[[ Data open ]]
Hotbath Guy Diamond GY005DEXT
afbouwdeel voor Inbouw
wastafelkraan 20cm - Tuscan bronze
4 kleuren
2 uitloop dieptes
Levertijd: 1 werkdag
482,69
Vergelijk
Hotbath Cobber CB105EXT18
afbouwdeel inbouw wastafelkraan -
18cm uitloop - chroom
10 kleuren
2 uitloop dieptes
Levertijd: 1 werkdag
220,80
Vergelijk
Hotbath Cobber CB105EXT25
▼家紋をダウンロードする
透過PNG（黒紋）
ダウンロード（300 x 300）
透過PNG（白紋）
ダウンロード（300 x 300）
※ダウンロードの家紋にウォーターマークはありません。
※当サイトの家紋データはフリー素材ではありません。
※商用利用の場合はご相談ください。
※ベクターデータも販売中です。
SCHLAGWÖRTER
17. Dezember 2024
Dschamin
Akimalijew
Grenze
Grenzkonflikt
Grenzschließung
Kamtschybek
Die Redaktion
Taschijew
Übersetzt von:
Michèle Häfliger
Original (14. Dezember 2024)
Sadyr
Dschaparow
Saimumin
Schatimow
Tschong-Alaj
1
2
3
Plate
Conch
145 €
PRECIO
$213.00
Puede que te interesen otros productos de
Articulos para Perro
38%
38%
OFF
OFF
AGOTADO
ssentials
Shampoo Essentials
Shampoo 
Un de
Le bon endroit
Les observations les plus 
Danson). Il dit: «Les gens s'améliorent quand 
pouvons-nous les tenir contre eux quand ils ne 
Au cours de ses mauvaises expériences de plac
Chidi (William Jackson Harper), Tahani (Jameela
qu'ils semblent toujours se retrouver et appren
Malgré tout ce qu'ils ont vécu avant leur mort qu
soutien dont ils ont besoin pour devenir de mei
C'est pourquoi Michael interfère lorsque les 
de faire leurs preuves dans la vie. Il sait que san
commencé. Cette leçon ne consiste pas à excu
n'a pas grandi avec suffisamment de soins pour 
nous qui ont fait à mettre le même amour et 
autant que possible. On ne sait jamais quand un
[[ Data closed ]]
Requirement >> Retype every one of the rows above, character for character.

Solution to this task >>
Hotbath Guy Diamond GY005DEXT
afbouwdeel voor Inbouw
wastafelkraan 20cm - Tuscan bronze
4 kleuren
2 uitloop dieptes
Levertijd: 1 werkdag
482,69
Vergelijk
Hotbath Cobber CB105EXT18
afbouwdeel inbouw wastafelkraan -
18cm uitloop - chroom
10 kleuren
2 uitloop dieptes
Levertijd: 1 werkdag
220,80
Vergelijk
Hotbath Cobber CB105EXT25
▼家紋をダウンロードする
透過PNG（黒紋）
ダウンロード（300 x 300）
透過PNG（白紋）
ダウンロード（300 x 300）
※ダウンロードの家紋にウォーターマークはありません。
※当サイトの家紋データはフリー素材ではありません。
※商用利用の場合はご相談ください。
※ベクターデータも販売中です。
SCHLAGWÖRTER
17. Dezember 2024
Dschamin
Akimalijew
Grenze
Grenzkonflikt
Grenzschließung
Kamtschybek
Die Redaktion
Taschijew
Übersetzt von:
Michèle Häfliger
Original (14. Dezember 2024)
Sadyr
Dschaparow
Saimumin
Schatimow
Tschong-Alaj
1
2
3
Plate
Conch
145 €
PRECIO
$213.00
Puede que te interesen otros productos de
Articulos para Perro
38%
38%
OFF
OFF
AGOTADO
ssentials
Shampoo Essentials
Shampoo 
Un de
Le bon endroit
Les observations les plus 
Danson). Il dit: «Les gens s'améliorent quand 
pouvons-nous les tenir contre eux quand ils ne 
Au cours de ses mauvaises expériences de plac
Chidi (William Jackson Harper), Tahani (Jameela
qu'ils semblent toujours se retrouver et appren
Malgré tout ce qu'ils ont vécu avant leur mort qu
soutien dont ils ont besoin pour devenir de mei
C'est pourquoi Michael interfère lorsque les 
de faire leurs preuves dans la vie. Il sait que san
commencé. Cette leçon ne consiste pas à excu
n'a pas grandi avec suffisamment de soins pour 
nous qui ont fait à mettre le même amour et 
autant que possible. On ne sait jamais quand un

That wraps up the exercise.